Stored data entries
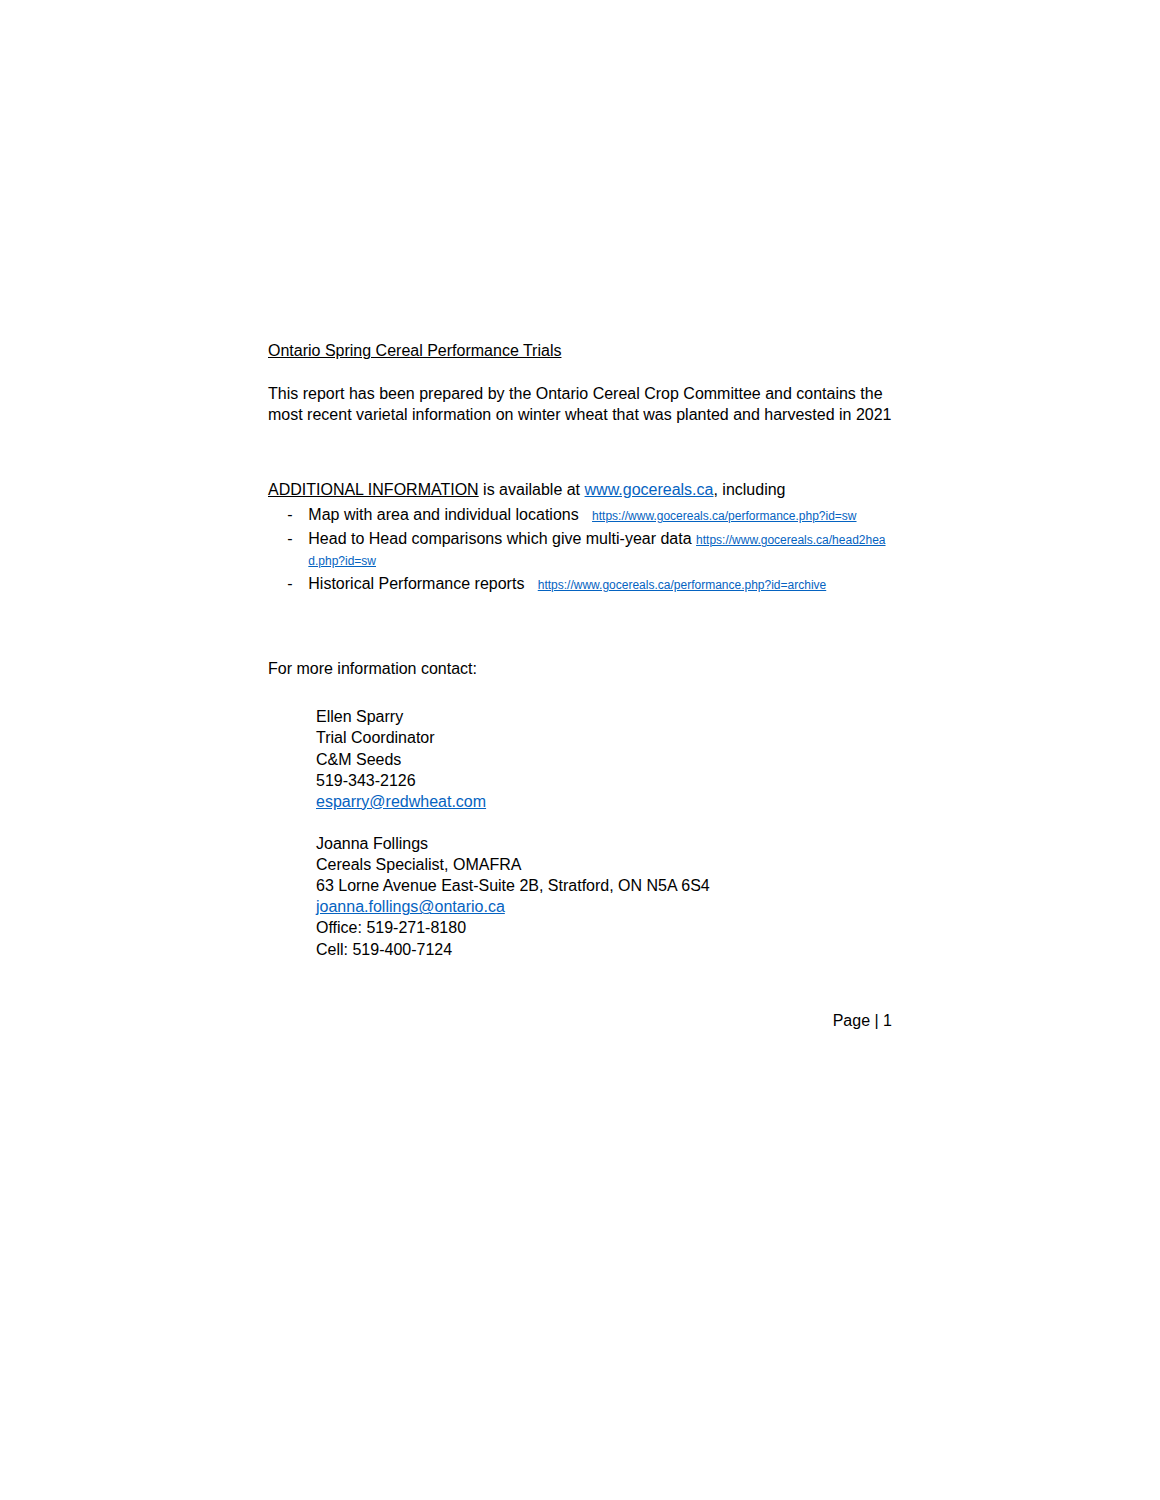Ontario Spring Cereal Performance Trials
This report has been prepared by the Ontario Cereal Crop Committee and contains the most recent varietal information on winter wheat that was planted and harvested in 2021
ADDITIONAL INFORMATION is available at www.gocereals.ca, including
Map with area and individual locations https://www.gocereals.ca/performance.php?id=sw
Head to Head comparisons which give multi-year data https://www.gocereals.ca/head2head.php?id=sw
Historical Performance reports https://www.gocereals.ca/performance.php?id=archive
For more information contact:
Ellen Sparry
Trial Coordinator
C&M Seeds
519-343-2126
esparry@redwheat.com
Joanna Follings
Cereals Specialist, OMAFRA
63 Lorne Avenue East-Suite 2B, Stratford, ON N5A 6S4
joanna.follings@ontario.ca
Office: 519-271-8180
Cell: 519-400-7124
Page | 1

• _ACTION ITEM_: Beginning at the line that holds "This report has", write out word for word each line through the end of the records.

• _RESPONSE TO THIS EXERCISE_:
This report has been prepared by the Ontario Cereal Crop Committee and contains the most recent varietal information on winter wheat that was planted and harvested in 2021
ADDITIONAL INFORMATION is available at www.gocereals.ca, including
Map with area and individual locations https://www.gocereals.ca/performance.php?id=sw
Head to Head comparisons which give multi-year data https://www.gocereals.ca/head2head.php?id=sw
Historical Performance reports https://www.gocereals.ca/performance.php?id=archive
For more information contact:
Ellen Sparry
Trial Coordinator
C&M Seeds
519-343-2126
esparry@redwheat.com
Joanna Follings
Cereals Specialist, OMAFRA
63 Lorne Avenue East-Suite 2B, Stratford, ON N5A 6S4
joanna.follings@ontario.ca
Office: 519-271-8180
Cell: 519-400-7124
Page | 1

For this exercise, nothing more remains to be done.